Okay, the window manager (which draws the window border) is a completely separate process from the client application (eg: Firefox). Some apps tell the window manager that they want to draw their own window border, but this never works out well for top-level windows because they end up horrifically inconsistent.
If they could transparently pass the unused events off to the window manager, which is possible but inexplicably unimplemented (and it's too late now to make it work easily, since client apps are greedy with events), it would make a bit more sense. However, that still leaves us with the fact that they have nothing in common with the native look. Here are the ways that bottom mockup could be achieved:
* Firefox could be hard coded to a specific style of window borders. For example, how Chromium can draw its own window borders - which is wisely not the default in Linux. Note that Chromium's close buttons, when it handles matters itself, look exactly like Windows Vista's. Also, if you have different settings for what mouse buttons do in your real window manager, Chromium ignores them and assumes that double click means Maximize.
(This is also why Chromium's "native GTK" style looks like utter garbage. GTK themes do not handle the window border, yet it expects to get remotely useful information from the GTK theme!)
* Firefox could duplicate Metacity's theme engine. It could read Metacity's theme and then render a window border just like Metacity with some small changes.
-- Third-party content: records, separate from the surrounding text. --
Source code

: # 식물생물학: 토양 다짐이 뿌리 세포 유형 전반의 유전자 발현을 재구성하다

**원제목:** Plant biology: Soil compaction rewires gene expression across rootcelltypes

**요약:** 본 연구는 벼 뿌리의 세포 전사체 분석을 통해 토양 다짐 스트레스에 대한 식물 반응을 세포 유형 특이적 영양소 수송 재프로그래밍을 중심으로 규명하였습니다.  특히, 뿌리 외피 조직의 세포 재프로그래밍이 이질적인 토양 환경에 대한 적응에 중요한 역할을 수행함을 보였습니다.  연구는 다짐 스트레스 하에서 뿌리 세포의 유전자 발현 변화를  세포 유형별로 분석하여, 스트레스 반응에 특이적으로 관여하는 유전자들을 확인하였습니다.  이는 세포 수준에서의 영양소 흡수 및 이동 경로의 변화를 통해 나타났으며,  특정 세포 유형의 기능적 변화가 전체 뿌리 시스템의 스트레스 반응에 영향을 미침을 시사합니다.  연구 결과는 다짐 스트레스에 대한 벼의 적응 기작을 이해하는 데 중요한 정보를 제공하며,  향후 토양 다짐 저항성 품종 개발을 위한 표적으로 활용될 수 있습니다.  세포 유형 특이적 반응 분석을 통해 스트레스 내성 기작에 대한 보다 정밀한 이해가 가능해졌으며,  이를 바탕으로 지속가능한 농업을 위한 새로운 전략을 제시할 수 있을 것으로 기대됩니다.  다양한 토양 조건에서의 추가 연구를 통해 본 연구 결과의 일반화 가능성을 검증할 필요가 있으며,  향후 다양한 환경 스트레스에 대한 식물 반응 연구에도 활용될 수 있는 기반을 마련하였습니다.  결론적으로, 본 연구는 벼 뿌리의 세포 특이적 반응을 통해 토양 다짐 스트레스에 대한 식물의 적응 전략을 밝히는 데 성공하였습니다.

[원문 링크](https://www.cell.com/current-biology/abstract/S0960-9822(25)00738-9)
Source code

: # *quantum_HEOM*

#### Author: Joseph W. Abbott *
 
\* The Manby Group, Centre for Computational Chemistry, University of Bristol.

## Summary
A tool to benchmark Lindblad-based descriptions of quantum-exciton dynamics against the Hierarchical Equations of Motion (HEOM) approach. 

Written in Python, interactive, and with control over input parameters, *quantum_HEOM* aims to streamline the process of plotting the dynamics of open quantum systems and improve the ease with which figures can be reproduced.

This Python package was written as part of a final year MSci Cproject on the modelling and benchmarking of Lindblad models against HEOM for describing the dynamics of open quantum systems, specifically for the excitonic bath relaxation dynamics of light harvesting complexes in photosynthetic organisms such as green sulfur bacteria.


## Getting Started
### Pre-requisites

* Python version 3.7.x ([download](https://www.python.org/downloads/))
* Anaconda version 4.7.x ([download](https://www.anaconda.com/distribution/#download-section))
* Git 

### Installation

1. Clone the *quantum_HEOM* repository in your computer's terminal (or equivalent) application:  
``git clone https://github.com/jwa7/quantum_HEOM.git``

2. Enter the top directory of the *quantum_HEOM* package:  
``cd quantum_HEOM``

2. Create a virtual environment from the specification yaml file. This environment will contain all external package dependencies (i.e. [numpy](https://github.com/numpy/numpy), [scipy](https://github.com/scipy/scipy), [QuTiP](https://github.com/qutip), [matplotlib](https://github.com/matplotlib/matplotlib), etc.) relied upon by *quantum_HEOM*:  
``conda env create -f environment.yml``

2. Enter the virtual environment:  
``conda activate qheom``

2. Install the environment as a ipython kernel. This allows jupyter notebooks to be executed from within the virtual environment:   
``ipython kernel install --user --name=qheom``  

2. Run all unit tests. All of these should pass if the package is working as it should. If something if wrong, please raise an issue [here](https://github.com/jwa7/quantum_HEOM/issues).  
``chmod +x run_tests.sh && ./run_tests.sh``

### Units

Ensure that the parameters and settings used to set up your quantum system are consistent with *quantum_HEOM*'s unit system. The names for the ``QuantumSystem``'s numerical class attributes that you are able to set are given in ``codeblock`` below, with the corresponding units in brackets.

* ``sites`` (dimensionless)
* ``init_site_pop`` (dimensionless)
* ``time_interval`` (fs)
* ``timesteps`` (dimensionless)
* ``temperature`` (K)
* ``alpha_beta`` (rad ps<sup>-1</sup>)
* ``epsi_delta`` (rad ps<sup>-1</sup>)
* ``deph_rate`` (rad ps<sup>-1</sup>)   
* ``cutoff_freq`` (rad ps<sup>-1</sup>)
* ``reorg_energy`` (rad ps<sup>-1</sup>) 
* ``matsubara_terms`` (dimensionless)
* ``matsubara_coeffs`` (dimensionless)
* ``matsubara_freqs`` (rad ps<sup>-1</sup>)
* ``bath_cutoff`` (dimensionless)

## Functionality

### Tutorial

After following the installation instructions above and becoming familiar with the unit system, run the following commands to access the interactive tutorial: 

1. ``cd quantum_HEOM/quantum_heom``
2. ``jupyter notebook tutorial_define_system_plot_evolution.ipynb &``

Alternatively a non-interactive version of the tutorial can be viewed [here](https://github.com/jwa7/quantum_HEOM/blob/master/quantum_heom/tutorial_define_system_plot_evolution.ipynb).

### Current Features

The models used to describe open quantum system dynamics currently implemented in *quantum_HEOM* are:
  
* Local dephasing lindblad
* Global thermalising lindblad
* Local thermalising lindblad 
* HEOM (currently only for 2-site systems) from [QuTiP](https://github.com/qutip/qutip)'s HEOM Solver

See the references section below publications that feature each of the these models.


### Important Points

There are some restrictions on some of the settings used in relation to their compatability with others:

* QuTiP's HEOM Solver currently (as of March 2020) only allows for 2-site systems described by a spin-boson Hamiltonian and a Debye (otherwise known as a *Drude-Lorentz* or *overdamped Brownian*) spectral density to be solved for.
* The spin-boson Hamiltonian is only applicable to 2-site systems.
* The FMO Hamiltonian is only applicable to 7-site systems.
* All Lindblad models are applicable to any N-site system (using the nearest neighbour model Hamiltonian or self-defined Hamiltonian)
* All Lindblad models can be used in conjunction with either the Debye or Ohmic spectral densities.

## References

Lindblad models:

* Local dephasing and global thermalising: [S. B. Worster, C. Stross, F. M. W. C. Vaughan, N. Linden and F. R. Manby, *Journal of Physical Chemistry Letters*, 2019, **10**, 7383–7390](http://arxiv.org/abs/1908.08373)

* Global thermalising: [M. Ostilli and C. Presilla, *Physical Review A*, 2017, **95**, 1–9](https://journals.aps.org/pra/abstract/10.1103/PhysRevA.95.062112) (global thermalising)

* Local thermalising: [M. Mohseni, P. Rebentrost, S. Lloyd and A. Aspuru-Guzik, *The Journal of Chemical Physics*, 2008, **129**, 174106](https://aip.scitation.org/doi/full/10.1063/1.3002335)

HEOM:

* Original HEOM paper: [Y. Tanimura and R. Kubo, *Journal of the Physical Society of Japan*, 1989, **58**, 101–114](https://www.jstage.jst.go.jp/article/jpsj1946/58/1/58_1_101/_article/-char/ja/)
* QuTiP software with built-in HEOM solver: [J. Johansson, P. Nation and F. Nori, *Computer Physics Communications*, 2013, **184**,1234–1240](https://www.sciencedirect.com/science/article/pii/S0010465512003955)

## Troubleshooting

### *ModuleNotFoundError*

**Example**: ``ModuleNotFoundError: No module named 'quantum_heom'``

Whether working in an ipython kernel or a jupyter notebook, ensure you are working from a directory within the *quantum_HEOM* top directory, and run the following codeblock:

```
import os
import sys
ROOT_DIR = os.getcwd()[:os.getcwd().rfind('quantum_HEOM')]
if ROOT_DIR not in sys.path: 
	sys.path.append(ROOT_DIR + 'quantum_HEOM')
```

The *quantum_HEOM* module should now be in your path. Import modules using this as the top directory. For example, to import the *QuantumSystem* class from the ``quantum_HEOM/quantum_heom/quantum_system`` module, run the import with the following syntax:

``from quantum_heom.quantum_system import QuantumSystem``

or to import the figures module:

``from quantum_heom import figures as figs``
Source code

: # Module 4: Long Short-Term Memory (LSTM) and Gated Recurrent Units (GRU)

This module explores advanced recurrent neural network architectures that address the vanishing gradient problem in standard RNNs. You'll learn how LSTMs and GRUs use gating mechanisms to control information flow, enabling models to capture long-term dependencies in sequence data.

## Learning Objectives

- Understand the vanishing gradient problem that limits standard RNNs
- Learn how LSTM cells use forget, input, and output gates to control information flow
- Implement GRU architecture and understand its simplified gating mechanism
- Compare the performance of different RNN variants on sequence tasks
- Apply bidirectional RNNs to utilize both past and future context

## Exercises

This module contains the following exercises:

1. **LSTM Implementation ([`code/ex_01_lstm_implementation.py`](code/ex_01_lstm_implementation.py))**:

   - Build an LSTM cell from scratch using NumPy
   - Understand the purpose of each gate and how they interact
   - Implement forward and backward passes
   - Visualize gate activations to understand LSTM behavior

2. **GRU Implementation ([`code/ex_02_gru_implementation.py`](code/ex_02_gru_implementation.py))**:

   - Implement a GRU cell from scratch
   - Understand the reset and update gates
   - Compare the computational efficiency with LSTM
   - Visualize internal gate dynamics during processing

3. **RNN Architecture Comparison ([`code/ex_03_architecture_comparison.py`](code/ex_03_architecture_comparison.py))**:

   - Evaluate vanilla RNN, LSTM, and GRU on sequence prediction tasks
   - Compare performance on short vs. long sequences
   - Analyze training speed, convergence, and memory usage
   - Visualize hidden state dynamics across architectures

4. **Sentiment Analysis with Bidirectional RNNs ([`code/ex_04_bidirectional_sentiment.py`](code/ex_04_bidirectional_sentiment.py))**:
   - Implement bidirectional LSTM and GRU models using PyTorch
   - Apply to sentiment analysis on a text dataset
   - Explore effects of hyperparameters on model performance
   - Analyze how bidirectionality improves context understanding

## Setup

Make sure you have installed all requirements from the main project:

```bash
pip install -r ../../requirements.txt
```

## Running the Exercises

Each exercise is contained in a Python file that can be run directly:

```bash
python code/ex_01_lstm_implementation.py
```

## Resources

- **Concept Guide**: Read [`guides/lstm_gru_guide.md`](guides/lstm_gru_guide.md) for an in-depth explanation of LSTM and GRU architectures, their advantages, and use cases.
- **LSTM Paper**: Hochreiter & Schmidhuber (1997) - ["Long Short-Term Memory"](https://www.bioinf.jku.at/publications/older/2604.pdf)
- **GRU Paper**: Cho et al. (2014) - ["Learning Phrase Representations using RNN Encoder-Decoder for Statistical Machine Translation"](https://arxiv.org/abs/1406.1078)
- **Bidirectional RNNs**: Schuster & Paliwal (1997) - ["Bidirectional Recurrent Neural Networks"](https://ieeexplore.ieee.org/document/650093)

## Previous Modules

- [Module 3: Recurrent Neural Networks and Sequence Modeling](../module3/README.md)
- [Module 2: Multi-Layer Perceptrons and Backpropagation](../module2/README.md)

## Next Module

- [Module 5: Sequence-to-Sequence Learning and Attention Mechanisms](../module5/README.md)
Lots of lines of code, possible breakage since Metacity themes are not built to facilitate tabs and user switchers, but maybe close to working...
* Firefox could add a few more lines of pixels so that the Metacity title bar is just a Metacity title bar, give up on the user chooser thing and arbitrarily assume that the bottom of Metacity's title bar is coloured dark brown.
(And then there are other window managers).
I think I have shot those options down sufficiently.
Now, I like dreaming. Personally, I would love to see the window manager drawing enormously wasteful borders thing die an elegant death, but this needs to happen at its source; not in a pesky client application that goes out of its way to stick out like a sore thumb.
It bothers me to see a proposed interface design that is Not Possible, because the only thing that could come of this is a realization too late in the cycle that it is not going to work followed by an ugly redesign. It will cause kludges and give us an interface that is not optimized for the situation at hand, instead smothered in the sad remnants of something unnatural.